Tuesday, January 24, 2006

Get a grip

Hold your hand lower on the handle. When you hold it up higher like that, you're choking it, and you won't have enough strength in your swing to drive the nail into the board.

He shows me and his hand covers most of the handle. He places the hammer back into my young hands, wraps my fingers around the bottom of the handle.

There, that's where your hand should be. Hold onto it and aim for the nail.

I move my whole arm back and take aim. He wisely moves his fingers out of the way. After making half-moon indents in the wood all around the nail, I twice manage to hit it squarely enough to drive it in.

That's great, Cat!

He takes the hammer from my hand and whacks the nail hard one time, making the nail head flush with the wood.

Ready to do it again?

All morning we nail boards to posts, we build our fence.

~ ~ ~ ~ ~ ~ ~ ~ ~ ~ ~ ~

When he's swimming towards you, you'll feel slack in the line. Reel in as fast as you can.

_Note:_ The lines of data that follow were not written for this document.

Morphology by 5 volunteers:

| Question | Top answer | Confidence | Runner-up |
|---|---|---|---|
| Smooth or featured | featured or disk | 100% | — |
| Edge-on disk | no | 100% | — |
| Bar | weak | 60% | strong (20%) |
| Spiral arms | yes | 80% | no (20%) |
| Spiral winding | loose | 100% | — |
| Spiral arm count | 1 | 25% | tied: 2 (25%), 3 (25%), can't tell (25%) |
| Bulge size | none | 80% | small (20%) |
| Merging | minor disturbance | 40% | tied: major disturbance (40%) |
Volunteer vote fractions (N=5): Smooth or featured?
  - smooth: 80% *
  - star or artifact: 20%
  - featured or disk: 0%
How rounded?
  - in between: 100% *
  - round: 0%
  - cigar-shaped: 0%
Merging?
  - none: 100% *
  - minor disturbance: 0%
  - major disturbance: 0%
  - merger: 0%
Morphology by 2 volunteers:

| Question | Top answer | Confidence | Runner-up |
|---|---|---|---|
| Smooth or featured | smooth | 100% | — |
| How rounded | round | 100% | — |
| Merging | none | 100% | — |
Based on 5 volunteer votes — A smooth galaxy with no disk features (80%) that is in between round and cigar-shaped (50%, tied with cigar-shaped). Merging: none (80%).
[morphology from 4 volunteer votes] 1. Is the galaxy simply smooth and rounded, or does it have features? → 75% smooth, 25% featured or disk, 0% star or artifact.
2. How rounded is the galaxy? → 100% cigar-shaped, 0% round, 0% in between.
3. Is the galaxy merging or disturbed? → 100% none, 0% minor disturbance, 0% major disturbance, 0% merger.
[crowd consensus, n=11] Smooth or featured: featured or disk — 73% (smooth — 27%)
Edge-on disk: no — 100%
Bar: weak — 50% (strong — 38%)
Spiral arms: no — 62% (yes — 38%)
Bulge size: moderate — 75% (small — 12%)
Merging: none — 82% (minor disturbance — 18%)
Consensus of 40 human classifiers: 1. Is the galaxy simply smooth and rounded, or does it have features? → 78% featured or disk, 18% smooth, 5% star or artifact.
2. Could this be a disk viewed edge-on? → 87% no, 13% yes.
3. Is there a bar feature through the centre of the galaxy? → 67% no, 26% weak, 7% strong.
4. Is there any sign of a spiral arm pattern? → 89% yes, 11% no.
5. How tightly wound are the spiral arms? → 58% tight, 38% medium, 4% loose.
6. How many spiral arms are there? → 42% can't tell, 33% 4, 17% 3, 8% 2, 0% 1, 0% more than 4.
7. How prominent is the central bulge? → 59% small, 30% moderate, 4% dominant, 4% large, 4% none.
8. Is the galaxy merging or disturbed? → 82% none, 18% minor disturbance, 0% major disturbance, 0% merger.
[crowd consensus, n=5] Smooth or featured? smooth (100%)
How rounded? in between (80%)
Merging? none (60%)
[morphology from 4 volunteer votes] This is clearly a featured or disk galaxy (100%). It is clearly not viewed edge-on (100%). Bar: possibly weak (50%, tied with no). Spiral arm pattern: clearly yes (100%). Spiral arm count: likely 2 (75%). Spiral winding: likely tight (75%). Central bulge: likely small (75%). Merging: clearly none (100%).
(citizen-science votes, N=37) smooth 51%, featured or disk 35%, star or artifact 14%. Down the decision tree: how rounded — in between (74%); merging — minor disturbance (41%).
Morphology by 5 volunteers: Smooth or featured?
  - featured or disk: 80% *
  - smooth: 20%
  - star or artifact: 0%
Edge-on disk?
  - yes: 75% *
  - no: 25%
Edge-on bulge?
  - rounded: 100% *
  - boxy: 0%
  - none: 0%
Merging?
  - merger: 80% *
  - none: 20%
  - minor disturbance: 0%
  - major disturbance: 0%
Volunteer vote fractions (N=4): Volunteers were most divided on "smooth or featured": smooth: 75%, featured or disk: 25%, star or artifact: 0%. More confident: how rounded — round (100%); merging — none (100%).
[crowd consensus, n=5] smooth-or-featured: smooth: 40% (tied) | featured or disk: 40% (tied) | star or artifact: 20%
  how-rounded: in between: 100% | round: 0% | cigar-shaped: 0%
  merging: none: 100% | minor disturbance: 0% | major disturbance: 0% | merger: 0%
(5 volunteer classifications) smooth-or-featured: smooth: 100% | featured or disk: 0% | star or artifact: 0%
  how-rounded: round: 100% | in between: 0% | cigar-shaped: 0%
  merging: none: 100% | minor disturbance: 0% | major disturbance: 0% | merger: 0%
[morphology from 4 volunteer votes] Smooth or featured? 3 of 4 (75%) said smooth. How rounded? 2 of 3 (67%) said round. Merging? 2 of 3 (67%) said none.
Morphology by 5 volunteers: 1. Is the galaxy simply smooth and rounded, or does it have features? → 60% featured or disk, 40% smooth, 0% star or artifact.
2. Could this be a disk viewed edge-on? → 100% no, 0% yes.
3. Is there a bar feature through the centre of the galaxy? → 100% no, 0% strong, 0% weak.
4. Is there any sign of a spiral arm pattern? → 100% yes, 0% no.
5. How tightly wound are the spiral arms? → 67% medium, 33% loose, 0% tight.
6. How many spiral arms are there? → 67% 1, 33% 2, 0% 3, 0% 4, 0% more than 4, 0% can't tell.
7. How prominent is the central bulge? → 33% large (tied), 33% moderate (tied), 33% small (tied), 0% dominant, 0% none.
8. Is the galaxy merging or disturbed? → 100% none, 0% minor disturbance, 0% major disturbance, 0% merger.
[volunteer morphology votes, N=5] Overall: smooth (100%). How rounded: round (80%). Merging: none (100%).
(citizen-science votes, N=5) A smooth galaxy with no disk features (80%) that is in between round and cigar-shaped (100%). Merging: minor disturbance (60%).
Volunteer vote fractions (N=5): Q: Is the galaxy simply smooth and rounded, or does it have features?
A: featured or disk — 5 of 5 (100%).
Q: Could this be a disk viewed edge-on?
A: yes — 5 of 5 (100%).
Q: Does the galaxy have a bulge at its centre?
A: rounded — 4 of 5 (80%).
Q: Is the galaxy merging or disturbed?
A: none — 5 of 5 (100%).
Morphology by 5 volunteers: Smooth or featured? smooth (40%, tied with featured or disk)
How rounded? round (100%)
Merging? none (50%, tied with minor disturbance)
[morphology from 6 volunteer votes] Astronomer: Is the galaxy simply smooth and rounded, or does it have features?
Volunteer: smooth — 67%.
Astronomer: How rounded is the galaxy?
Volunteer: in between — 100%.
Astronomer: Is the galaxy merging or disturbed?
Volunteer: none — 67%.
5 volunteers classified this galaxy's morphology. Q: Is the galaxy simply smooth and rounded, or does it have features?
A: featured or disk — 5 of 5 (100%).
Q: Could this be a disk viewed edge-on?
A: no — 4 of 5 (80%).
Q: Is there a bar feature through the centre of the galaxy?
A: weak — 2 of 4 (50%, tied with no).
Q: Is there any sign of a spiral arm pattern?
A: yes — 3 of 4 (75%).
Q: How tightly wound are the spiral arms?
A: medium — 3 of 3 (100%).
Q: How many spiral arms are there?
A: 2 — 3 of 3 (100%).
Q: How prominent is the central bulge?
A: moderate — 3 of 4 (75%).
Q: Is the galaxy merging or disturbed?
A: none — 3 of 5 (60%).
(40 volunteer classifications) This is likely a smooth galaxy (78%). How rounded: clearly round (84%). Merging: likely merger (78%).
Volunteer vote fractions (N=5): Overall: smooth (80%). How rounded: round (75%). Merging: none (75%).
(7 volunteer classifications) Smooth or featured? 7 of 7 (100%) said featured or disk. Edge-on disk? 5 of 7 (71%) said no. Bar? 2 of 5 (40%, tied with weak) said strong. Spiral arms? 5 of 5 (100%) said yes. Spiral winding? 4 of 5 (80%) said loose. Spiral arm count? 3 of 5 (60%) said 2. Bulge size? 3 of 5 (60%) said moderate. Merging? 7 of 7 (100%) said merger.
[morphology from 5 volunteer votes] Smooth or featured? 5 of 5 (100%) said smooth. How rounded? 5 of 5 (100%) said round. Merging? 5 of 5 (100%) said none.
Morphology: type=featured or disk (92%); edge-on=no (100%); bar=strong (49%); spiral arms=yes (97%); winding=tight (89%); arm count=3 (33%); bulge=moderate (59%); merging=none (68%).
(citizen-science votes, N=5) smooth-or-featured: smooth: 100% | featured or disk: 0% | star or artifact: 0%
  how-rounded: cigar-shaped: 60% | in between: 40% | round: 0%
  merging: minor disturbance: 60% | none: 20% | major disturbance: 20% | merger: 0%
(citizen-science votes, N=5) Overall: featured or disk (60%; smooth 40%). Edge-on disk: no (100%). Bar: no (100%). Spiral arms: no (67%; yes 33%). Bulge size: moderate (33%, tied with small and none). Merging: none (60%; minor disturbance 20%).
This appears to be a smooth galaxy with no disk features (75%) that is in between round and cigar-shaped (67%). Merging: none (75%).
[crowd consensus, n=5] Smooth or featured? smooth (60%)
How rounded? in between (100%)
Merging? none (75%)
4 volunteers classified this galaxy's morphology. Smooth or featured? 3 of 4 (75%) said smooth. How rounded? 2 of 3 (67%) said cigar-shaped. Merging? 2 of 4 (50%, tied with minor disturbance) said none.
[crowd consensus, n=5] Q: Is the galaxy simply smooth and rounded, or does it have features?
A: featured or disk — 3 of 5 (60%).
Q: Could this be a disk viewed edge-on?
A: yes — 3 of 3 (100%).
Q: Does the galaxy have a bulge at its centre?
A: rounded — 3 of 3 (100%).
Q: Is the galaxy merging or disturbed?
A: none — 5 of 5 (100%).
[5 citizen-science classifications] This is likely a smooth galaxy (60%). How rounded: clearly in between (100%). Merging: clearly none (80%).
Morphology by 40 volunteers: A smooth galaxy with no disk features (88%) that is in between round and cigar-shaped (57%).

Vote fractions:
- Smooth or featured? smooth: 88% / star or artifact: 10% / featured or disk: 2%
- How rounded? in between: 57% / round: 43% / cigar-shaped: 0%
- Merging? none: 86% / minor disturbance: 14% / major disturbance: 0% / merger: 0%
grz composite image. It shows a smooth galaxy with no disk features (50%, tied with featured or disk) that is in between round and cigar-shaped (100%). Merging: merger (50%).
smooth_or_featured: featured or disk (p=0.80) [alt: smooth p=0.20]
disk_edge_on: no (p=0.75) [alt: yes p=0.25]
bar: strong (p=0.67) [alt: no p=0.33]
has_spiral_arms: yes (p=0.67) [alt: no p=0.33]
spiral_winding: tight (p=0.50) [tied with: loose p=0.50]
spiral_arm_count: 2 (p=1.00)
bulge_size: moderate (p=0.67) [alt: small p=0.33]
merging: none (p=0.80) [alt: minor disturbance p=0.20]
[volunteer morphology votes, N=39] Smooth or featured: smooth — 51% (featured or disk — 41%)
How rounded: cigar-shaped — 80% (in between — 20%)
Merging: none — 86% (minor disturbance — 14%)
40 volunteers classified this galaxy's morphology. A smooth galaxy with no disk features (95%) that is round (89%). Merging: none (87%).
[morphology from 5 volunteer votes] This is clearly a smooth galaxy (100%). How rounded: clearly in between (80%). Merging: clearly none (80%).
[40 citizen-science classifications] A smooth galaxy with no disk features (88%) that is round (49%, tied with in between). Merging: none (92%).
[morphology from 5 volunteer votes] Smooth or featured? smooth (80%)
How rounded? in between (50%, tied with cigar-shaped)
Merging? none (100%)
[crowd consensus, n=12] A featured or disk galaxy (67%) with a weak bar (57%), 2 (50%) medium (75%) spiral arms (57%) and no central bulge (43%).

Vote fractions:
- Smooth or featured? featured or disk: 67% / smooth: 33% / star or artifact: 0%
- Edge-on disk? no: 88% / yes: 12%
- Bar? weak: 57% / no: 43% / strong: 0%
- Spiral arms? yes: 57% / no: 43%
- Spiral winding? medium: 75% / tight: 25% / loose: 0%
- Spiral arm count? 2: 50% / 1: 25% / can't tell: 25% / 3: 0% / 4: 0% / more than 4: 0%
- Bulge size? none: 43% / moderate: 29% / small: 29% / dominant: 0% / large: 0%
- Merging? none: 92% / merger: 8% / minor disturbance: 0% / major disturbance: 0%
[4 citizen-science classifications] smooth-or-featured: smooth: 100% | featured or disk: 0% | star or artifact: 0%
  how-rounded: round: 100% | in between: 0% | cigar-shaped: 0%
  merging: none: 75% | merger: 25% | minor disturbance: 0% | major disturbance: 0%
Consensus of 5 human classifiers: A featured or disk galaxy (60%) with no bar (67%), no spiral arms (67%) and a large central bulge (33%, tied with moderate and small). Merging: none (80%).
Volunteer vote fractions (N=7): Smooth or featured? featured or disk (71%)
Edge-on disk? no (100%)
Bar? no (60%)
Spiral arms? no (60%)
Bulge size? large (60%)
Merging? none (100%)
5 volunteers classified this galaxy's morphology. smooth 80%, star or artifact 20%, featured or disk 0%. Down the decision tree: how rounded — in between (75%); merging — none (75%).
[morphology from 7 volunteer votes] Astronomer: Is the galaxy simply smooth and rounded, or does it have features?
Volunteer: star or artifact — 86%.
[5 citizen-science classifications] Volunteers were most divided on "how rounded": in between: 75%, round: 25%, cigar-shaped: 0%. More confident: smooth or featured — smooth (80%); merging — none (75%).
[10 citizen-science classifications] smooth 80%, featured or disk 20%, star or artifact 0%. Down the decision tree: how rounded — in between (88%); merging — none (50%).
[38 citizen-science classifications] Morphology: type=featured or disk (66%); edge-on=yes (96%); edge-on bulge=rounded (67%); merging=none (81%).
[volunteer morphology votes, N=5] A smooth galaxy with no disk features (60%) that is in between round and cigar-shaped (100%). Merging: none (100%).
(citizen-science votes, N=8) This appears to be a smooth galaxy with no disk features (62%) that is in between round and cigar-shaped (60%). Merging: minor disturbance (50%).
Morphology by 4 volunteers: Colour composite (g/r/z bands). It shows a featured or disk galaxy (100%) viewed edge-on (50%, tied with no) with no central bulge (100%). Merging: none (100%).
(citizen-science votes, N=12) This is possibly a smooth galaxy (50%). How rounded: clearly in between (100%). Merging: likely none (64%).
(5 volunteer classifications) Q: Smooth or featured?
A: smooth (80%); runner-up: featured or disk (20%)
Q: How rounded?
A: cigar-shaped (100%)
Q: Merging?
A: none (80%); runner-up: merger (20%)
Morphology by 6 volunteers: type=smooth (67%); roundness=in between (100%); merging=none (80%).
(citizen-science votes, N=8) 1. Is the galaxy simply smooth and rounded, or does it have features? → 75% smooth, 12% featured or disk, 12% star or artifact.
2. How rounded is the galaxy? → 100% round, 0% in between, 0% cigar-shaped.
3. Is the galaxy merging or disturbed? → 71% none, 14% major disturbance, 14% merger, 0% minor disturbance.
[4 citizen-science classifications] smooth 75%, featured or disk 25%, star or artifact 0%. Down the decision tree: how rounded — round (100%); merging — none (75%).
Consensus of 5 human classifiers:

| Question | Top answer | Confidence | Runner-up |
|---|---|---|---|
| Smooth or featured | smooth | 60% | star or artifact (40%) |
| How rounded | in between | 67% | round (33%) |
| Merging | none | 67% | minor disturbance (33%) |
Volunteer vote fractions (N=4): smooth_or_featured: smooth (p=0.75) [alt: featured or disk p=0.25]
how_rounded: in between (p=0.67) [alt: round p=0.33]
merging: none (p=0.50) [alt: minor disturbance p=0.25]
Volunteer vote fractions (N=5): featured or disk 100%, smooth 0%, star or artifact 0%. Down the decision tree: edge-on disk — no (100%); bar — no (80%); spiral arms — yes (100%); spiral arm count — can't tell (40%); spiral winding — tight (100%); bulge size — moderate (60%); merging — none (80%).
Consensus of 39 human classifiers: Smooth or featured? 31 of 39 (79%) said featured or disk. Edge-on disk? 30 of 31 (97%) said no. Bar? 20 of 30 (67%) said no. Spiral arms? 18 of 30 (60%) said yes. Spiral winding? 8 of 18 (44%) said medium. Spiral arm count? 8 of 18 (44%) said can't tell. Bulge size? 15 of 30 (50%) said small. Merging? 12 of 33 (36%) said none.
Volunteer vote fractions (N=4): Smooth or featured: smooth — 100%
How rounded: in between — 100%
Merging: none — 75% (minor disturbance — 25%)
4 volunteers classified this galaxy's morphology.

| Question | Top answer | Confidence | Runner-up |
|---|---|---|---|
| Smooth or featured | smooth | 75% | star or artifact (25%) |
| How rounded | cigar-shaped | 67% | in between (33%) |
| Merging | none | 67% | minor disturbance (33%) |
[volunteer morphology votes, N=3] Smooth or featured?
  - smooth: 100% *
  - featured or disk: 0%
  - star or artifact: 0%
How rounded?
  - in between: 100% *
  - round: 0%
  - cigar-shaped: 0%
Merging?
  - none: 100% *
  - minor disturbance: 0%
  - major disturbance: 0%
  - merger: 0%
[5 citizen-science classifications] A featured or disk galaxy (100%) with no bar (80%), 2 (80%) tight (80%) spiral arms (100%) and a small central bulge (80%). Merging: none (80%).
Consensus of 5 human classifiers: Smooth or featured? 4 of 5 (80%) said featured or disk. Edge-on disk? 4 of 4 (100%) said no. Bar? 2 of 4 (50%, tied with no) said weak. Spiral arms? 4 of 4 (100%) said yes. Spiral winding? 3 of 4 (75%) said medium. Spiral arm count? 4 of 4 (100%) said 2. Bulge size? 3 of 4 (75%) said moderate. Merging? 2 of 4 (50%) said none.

I have a fish more than double my weight on the end of the line. He jumps through the water's surface and briefly flies. The sight is so beautiful, so suddenly blue on blue on blue, I can't help but watch.

Pay attention to what you're doing. You have to let the line run when he swims out like that.

The sun and effort combine to bake me. He has a cloth he dips into the cooler, and wrings bone-chilling water over my shoulders. I've been at this for over an hour now. I'm tired. My interest is waning, but not the fight.

Do you want help?

No, sir.

He watches over me, strapped into the fighting chair. Rocking forward when the fish swims out, reeling back in when the fish tires. Rock. Reel. Breathe.

That's my girl.

It's another half hour before I land that fish close enough to the transom to be released back to the sea.

I'm exhausted.

He puts his great hand on my small shoulders. I'm proud of you. You did a great job, Cat, a great job.

~ ~ ~ ~ ~ ~ ~ ~ ~ ~ ~ ~

Talk to me about letting go. I'll talk to you about holding on.

5 comments:

Sass said...

Chills running up my spine as I read this. What stuck out mostly was the part about the perfect storm, in a literal sense, and constructing a fence to ... I want to say maintain, but that doesn't seem to fit and neither does hold on.

You have to let the line run when he swims out like that.

Do you want help?

No, sir. (of course not)

He watches over me, strapped into the fighting chair. Rock. Reel. Breathe.

Spot on.

Anonymous said...

I have to be honest, when I read this, I was jealous. Jealous that you were so close to your father, but my family is so emotionally distant from each other. And, sometimes, I feel like I'm the only who feels anything out loud in my entire family.

Yes, there seems to be so much emphasis on "letting go" in our culture these days, but, sometimes, what we need to do is hold on. Hold on to those memories, those warm thoughts. Hold on to those good times, even while anticipating the good times to come.
Yeah, sometimes, holding on is just the thing.
Thank you for sharing this.

Scott said...

Great writing there. That was such a touching thing to write, truly beautiful.

Laugued about your OBL post as well. So true.

Scott

Anonymous said...

i think this is my first visit to your site. reading this post, i could see so much of my own dad in your words...

consider me an instant fan.

Bird On A Line said...

Great memories. Like network geek, I wish I had some of these and if, I think really hard, I suppose I do but they're not as beautiful by any means.
My first time here, but not my last.